Cibre'nin analizine göre, Merkez Bankası'nın temel yıl sonu enflasyon hedefi yüzde 24 seviyesinde. Bu hedefe ulaşılabilmesi için, Ağustos sonrası kalan aylarda aylık ortalama enflasyonun yalnızca yüzde 0,51 civarında gerçekleşmesi gerekiyor. Cibre, bu oranın mevcut ekonomik koşullar altında "mümkün değil" olarak niteleyerek, hedefe ulaşmanın gerçekçi olmadığını belirtti. Türkiye ekonomisinin içinde bulunduğu enflasyonist yapı ve geçmiş veriler dikkate alındığında, bu denli düşük aylık enflasyon oranlarının yakalanması oldukça zor görünüyor.

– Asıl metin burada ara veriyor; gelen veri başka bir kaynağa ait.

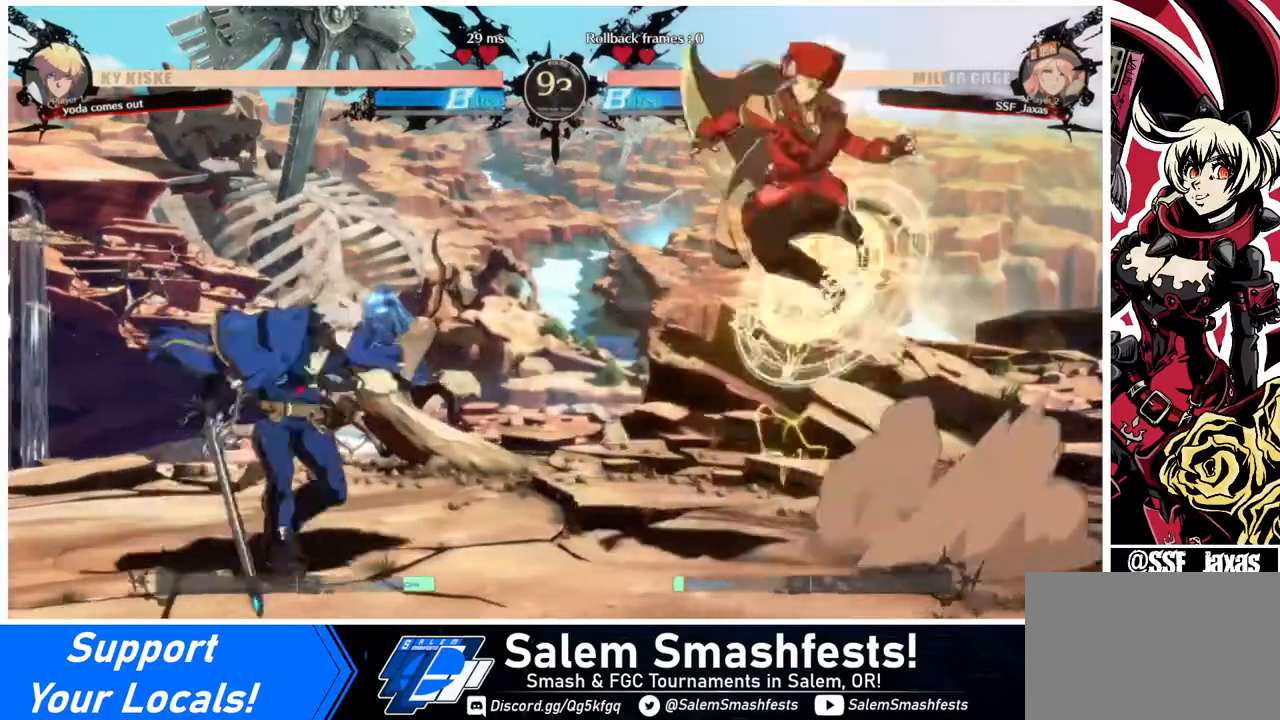
{"buttons": ["DPAD_RIGHT"], "events": [[80, "L1", "up"], [320, "R1", "down"], [480, "DPAD_RIGHT", "down"], [480, "R1", "up"]]}
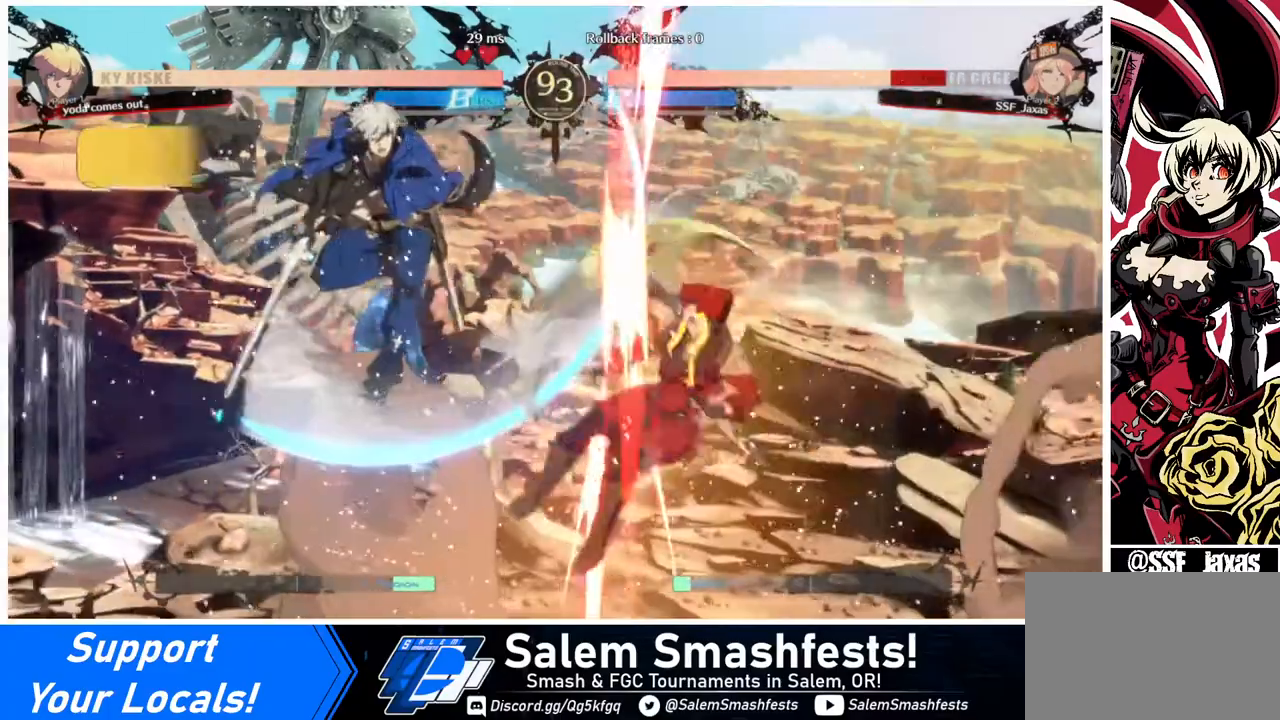
{"buttons": ["SQUARE", "DPAD_RIGHT"], "events": [[360, "SQUARE", "down"]]}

Öte yandan, Merkez Bankası'nın enflasyon tahmin aralığının üst bandı ise yüzde 29 olarak belirlenmiş durumda. Bu üst banda ulaşmak için dahi kalan aylarda aylık ortalama yüzde 1,51 oranında bir enflasyon gerçekleşmesi şart. Cibre, bu senaryoyu da "pek mümkün görünmüyor" şeklinde değerlendirerek, Merkez Bankası'nın kendi tahmin aralığının dahi üzerinde bir enflasyonla yılı kapatma ihtimalinin yüksek olduğunu ima etti.
İris Cibre, tüm bu veriler ışığında şu kritik soruyu yöneltti: "Merkezin hedefe ulaşamayacağını hatta tahmin aralığının dahi üzerinde kalacağını bilerek nasıl faiz indirecek?" Bu soru, Merkez Bankası'nın para politikası kredibilitesi ve bağımsızlığı açısından büyük önem taşıyor. Kendi belirlediği hedeflere ve tahmin aralığına dahi ulaşamayacağı öngörülen bir ortamda faiz indirimi kararı almak, piyasalardaki beklentileri bozabilir, enflasyon beklentilerini daha da yukarı çekebilir ve uzun vadede fiyat istikrarına yönelik güveni zedeleyebilir. Bu durum, Merkez Bankası'nı, enflasyonla mücadele taahhüdü ile ekonomik aktiviteyi destekleme arzusu arasında zorlu bir denge arayışına itiyor.
Sonuç olarak, Türkiye İstatistik Kurumu'nun açıkladığı Ağustos ayı enflasyon rakamları, Merkez Bankası'nın faiz politikası üzerinde ciddi bir baskı oluşturdu. Prof. Dr. Hakan Kara ve İris Cibre gibi önde gelen ekonomistlerin değerlendirmeleri, yüksek enflasyonun Merkez Bankası'nın faiz indirimlerine gitme potansiyelini önemli ölçüde azalttığı yönünde birleşiyor. Mevcut enflasyonist görünüm, Merkez Bankası'nın yakın gelecekte daha temkinli ve sıkı bir para politikası duruşunu sürdürme ihtiyacını pekiştirmekte, aksi takdirde enflasyonla mücadeledeki etkinliğinin sorgulanabileceği riskini taşımaktadır. Ekonomik büyüme ve enflasyon arasındaki hassas denge, Merkez Bankası'nın önümüzdeki dönemdeki kararlarında belirleyici rol oynayacaktır.
⚖️ Yasal Uyarı:Bu içerik yatırım tavsiyesi niteliği taşımaz. Yatırımlarınızla ilgili kararlarınızı kendi araştırmalarınız ve risk profilinize göre almanız önerilir.